__CONSEGNA__
Trascrivi il passo del brano sul porto di Genova che comincia con "Genova. Si consolida" e prosegue fino a "aggira al 20%.".

__BRANO__
--

Genova. Si consolida il dato negativo del porto di Genova per i primi mesi di questo 2019 per quanto riguarda i flussi di import ed export: secondo le stime di Spediporto, l’associazione degli spedizionieri, anche aprile e maggio hanno confermato una contrazione media che si aggira al 20%.
Colpa del Morandi? Senza dubbio, ma non solo: “Sicuramente dopo il crollo del ponte per molte compagnie c’è stata la volontà di riparare in altri porti per tutelare i propri commerci – spiega Giampaolo Botta, direttore generale di Spediporto – ma centrano anche le recenti tensioni internazionali che stanno colpendo anche altri grandi porti del mondo, come Hong Kong”.
Una congiuntura particolarmente negativa che rischia di colpire il porto genovese più di altri: “Genova è al centro degli interessi dei grandi gruppi internazionali, purtroppo però non riusciamo ad essere efficaci – spiega Botta – a tenere il passo. Sicuramente perché penalizzato dal Morandi, ma non solo: abbiamo anche limitata capacità di offrire servizi con tempi e costi adeguati e rispetto a le richieste del mercato”.
Il riferimento è all’apparato amministrativo, che in confronto a quello di altri porti competitor appare lento e dispendioso: “Si verificano disservizi e carenza di personale per le dogane e Usmaf (ufficio di sanità marittima area di frontiera) che, per esempio, tra blocco delle assunzioni e pensionamenti derivati da quota cento, oggi ha solo due medici per un volume di certificazioni richieste che sfiora le 50 mila unità all’anno”.
Per questo motivo risolvere il nodo Morandi e tutta la macro questione delle infrastrutture potrebbe non bastare: “E’ dura, dobbiamo renderci conto che ci sono grandi opportunità – conclude Botta – ma dobbiamo fare in fretta a crescere nella mentalità della pubblica amministrazione, soprattutto nei comparto di controllo”.

--

__RIGHE FORNITE__
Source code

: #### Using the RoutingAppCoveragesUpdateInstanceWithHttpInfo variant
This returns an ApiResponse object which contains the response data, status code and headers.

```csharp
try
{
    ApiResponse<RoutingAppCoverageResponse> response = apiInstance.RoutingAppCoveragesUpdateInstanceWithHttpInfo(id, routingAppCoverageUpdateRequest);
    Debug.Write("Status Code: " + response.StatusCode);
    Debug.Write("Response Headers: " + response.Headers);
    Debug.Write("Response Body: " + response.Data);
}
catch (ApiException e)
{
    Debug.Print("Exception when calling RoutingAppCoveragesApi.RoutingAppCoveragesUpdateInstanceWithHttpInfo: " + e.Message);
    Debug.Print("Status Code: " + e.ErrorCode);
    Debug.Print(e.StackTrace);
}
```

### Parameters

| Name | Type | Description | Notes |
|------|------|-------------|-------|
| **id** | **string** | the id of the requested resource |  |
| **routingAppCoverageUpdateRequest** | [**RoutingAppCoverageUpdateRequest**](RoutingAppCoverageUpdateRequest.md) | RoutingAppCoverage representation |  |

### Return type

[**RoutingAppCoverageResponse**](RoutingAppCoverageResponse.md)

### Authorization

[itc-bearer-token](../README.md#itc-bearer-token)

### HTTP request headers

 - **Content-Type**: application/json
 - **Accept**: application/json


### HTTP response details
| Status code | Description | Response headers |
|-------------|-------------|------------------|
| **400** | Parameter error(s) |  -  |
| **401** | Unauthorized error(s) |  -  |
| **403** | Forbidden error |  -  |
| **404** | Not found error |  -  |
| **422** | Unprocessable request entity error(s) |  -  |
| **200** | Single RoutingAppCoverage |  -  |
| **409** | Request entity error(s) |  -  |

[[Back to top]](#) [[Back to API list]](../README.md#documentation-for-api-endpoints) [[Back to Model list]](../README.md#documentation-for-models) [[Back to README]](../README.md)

--

__SOLUZIONE SCRITTA__
Genova. Si consolida il dato negativo del porto di Genova per i primi mesi di questo 2019 per quanto riguarda i flussi di import ed export: secondo le stime di Spediporto, l’associazione degli spedizionieri, anche aprile e maggio hanno confermato una contrazione media che si aggira al 20%.